View Full Version : The hoax photo archive
Collection of hoax photos ranging from middle 1800's to present day.
http://www.museumofhoaxes.com/hoax/photo_database/category/before_1900/
Schroeder
11-13-10, 10:26 AM
Too bad most of the photos are actually too small to really see something...:-?
Sailor Steve
11-13-10, 10:28 AM
They're thumbnails. You can click on them to make them bigger. :sunny:
Funny thing is that today if someone do the same thing, it's a ruin foto (at least the final ones). The double exposures are quite easy and funny to play at!
lol, there isn't any photo showing the WTC towers. This page needs an immediate update.
Haha, this one is hilarious
David Starr Jordan, president of Stanford University, published an article in Popular Science Monthly describing the discovery of a new form of photography that he called Sympsychography. Starr explained that it allowed invisible brain waves to be made visible on a photographic plate -- similar to the way in which invisible X rays produce an image on a photographic plate.
The first test of sympsychography, Starr wrote, had been conducted by Cameron Lee, who burned an image of a cat onto a photographic plate merely by thinking of a cat. The Astral Camera Club, which met on April 1, then took the concept one step further. Seven of its members simultaneously concentrated their minds on a photographic plate while thinking of a cat.
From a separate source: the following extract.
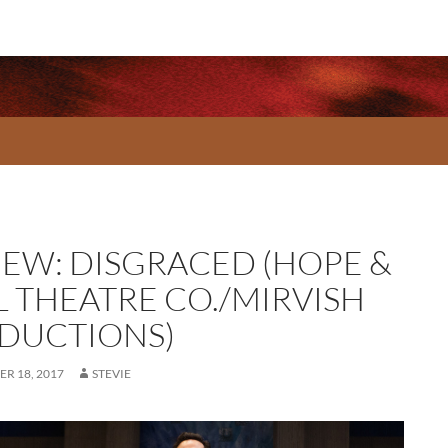
IEW: DISGRACED (HOPE &
L THEATRE CO./MIRVISH
DUCTIONS)
R 18, 2017
STEVIE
What emerged was not one man's image of a cat, but rather a joint "impression of ultimate feline reality." The resulting picture (shown here) was reproduced in the article.
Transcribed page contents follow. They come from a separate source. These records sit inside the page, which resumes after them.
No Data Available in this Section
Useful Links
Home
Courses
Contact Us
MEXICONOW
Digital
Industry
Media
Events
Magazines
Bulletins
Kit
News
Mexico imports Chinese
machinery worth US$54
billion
Starr wrote, "it will be noticed that this picture is unmistakably one of a cat. But it is a cat in its real essence, the type cat as distinguished from human impressions of individual cats."
Jordan thought the readers of Popular Science Monthly would immediately recognize his article as a joke. Instead he received numerous letters from people who had taken the article at face value. One clergyman even confided to Starr that he had prepared six sermons on "the Lesson of the Sympsychograph."
...and that's how lolcats were born
Schroeder
11-13-10, 12:45 PM
They're thumbnails. You can click on them to make them bigger. :sunny:
I'm aware of that, but even the "big" pictures are still pretty small. ;)
kiwi_2005
11-13-10, 01:05 PM
Good find dowly, I like viewing stuff like this or anything with photos old and new like the life.com I found out about here I visit that site daily.